→ Supplied entries
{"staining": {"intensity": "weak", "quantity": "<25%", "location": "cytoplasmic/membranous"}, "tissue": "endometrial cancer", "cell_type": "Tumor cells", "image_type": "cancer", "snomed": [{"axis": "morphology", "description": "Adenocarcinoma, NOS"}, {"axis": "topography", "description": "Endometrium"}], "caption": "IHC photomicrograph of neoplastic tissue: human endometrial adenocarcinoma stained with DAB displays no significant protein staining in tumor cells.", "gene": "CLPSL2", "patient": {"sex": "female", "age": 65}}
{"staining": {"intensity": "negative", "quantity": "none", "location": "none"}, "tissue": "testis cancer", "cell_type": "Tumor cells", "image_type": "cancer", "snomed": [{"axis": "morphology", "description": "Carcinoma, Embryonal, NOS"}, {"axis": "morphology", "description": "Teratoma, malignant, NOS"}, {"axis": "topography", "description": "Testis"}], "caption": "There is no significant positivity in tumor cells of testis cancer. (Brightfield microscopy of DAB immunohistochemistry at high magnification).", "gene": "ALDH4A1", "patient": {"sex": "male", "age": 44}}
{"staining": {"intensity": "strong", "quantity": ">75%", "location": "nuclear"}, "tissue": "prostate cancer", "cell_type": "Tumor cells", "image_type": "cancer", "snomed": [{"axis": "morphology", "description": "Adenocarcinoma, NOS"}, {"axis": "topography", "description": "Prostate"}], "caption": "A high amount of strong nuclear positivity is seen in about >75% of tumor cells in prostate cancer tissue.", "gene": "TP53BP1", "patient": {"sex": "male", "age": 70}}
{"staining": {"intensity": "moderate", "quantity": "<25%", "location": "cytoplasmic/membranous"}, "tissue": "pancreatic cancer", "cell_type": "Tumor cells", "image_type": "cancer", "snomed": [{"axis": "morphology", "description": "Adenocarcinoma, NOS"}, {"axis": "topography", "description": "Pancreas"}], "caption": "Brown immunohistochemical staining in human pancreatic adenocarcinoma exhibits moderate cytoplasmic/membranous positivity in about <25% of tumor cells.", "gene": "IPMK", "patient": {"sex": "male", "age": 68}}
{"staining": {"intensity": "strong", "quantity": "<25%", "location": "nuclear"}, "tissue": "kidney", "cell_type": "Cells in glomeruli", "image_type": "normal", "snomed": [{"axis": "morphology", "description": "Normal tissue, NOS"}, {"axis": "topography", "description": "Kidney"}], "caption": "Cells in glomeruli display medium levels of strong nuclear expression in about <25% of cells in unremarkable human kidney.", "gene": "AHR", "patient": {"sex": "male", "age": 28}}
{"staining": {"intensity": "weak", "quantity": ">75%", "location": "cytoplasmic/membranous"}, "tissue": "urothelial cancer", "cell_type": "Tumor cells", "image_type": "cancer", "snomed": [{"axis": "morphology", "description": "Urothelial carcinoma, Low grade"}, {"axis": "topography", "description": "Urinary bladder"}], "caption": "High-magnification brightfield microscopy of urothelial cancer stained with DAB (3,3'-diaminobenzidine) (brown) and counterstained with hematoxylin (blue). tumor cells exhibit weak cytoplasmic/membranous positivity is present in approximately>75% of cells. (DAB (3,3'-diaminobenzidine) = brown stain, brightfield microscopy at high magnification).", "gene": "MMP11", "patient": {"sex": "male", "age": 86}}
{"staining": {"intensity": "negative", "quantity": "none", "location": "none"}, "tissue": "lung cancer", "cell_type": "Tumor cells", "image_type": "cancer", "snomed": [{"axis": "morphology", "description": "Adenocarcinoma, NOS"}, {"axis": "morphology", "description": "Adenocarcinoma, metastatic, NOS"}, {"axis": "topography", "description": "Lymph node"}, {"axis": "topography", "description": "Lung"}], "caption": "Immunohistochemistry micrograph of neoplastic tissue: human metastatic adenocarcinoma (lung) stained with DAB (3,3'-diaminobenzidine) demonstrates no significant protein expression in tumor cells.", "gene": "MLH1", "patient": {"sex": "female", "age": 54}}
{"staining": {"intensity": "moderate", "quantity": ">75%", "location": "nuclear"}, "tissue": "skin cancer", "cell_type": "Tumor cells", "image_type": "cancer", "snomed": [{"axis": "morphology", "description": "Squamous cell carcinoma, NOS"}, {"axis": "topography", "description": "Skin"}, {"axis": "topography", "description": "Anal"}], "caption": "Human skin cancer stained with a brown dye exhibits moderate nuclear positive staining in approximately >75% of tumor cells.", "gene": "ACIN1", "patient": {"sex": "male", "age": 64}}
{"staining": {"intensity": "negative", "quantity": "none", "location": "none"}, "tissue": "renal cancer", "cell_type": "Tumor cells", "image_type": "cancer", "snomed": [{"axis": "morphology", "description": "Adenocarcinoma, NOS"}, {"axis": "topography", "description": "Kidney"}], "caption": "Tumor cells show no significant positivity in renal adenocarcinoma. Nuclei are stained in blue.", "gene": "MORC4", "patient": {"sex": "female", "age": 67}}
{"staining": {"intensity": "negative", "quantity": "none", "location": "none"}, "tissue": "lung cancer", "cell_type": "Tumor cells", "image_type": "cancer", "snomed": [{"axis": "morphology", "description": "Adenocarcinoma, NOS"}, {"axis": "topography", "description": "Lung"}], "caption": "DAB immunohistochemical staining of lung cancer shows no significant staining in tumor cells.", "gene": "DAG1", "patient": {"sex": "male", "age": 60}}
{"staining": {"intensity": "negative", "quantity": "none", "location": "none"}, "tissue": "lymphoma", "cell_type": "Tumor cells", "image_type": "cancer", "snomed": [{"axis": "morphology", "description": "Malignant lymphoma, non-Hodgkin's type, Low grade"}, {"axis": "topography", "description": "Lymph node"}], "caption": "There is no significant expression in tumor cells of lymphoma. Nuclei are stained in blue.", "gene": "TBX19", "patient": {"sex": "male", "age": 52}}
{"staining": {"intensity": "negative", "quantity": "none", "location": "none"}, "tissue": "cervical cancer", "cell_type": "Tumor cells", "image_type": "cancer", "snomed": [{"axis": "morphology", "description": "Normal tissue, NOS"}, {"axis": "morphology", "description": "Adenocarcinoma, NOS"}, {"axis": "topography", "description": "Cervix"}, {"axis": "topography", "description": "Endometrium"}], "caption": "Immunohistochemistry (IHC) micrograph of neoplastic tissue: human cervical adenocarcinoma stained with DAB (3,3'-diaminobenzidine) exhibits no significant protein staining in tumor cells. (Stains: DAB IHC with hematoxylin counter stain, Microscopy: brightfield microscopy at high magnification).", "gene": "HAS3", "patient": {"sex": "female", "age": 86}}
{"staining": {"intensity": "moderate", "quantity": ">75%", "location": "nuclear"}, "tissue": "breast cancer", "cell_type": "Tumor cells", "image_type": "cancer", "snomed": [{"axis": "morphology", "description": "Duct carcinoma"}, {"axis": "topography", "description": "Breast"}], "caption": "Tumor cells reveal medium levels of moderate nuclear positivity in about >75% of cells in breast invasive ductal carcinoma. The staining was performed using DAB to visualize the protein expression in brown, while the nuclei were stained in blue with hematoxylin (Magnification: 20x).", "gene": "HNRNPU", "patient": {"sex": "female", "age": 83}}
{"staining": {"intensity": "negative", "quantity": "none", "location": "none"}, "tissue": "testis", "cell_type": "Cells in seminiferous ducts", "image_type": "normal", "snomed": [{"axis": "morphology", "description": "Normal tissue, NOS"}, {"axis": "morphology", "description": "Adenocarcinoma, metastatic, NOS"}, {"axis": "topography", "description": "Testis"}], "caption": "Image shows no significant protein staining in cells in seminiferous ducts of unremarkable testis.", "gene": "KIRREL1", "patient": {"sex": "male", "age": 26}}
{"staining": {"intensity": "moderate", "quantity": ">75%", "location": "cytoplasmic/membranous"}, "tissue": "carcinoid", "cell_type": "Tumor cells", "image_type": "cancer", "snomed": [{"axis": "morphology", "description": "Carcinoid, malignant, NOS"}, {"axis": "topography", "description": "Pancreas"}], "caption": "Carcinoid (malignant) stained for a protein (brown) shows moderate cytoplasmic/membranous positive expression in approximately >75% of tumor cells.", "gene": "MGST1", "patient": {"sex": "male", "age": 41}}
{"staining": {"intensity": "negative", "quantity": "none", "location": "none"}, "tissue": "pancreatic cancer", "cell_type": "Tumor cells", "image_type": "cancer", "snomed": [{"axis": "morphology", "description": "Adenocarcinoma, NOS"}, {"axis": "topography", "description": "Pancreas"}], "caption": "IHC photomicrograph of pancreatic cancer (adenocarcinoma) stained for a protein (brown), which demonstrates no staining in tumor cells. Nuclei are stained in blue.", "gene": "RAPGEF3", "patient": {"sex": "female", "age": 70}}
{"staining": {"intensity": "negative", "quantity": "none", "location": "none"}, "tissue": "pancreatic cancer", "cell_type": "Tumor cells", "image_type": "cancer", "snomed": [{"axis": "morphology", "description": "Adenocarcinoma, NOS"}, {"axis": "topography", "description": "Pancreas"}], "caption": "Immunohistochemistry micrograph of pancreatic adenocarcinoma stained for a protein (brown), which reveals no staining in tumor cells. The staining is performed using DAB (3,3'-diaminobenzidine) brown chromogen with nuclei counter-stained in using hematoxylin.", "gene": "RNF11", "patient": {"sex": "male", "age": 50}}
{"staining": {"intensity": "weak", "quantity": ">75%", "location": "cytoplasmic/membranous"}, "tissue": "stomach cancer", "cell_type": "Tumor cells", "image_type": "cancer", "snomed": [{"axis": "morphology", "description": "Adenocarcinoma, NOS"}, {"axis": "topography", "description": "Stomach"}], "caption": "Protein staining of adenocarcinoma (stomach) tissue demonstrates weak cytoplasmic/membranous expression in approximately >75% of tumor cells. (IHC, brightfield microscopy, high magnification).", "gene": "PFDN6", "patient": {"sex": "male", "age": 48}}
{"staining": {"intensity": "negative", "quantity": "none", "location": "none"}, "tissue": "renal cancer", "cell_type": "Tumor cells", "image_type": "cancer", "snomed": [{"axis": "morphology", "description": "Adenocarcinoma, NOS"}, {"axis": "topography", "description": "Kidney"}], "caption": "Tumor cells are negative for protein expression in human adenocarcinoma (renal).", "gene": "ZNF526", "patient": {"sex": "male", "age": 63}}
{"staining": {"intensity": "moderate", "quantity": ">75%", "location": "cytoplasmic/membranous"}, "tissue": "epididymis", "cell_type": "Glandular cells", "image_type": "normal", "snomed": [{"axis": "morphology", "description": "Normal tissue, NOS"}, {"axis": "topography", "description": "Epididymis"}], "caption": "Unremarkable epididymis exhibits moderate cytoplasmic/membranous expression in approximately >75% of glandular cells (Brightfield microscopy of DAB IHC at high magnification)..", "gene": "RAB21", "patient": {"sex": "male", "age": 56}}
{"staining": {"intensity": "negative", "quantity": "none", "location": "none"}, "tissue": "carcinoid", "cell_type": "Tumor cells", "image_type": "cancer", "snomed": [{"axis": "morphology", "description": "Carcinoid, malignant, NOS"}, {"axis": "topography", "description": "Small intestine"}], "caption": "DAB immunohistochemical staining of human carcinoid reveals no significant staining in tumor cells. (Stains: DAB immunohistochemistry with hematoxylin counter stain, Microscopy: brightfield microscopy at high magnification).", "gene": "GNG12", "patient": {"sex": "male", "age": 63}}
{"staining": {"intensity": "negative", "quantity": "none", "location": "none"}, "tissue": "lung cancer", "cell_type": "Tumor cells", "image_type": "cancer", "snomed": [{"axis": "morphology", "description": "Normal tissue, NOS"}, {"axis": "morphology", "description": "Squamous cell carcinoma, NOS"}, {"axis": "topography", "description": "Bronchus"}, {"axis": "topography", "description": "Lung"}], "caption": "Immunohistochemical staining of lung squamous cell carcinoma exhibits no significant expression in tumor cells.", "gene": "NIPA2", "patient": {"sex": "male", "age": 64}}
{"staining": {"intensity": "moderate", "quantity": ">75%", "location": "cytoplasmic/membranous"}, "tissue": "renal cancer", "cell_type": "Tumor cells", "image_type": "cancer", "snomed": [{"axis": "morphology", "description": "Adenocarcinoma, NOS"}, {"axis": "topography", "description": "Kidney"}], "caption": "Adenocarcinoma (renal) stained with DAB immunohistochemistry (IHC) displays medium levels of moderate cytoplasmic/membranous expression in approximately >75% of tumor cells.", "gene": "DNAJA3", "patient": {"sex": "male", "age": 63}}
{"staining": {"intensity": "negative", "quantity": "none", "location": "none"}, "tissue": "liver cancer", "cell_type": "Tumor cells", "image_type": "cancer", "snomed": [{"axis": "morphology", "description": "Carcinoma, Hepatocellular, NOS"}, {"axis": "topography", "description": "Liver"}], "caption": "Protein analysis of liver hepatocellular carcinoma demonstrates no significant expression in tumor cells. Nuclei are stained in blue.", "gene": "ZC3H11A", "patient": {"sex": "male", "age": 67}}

→ About this task
Show the lines where the word "shows" appears in the entries.

→ Final answer
{"staining": {"intensity": "negative", "quantity": "none", "location": "none"}, "tissue": "lung cancer", "cell_type": "Tumor cells", "image_type": "cancer", "snomed": [{"axis": "morphology", "description": "Adenocarcinoma, NOS"}, {"axis": "topography", "description": "Lung"}], "caption": "DAB immunohistochemical staining of lung cancer shows no significant staining in tumor cells.", "gene": "DAG1", "patient": {"sex": "male", "age": 60}}
{"staining": {"intensity": "negative", "quantity": "none", "location": "none"}, "tissue": "testis", "cell_type": "Cells in seminiferous ducts", "image_type": "normal", "snomed": [{"axis": "morphology", "description": "Normal tissue, NOS"}, {"axis": "morphology", "description": "Adenocarcinoma, metastatic, NOS"}, {"axis": "topography", "description": "Testis"}], "caption": "Image shows no significant protein staining in cells in seminiferous ducts of unremarkable testis.", "gene": "KIRREL1", "patient": {"sex": "male", "age": 26}}
{"staining": {"intensity": "moderate", "quantity": ">75%", "location": "cytoplasmic/membranous"}, "tissue": "carcinoid", "cell_type": "Tumor cells", "image_type": "cancer", "snomed": [{"axis": "morphology", "description": "Carcinoid, malignant, NOS"}, {"axis": "topography", "description": "Pancreas"}], "caption": "Carcinoid (malignant) stained for a protein (brown) shows moderate cytoplasmic/membranous positive expression in approximately >75% of tumor cells.", "gene": "MGST1", "patient": {"sex": "male", "age": 41}}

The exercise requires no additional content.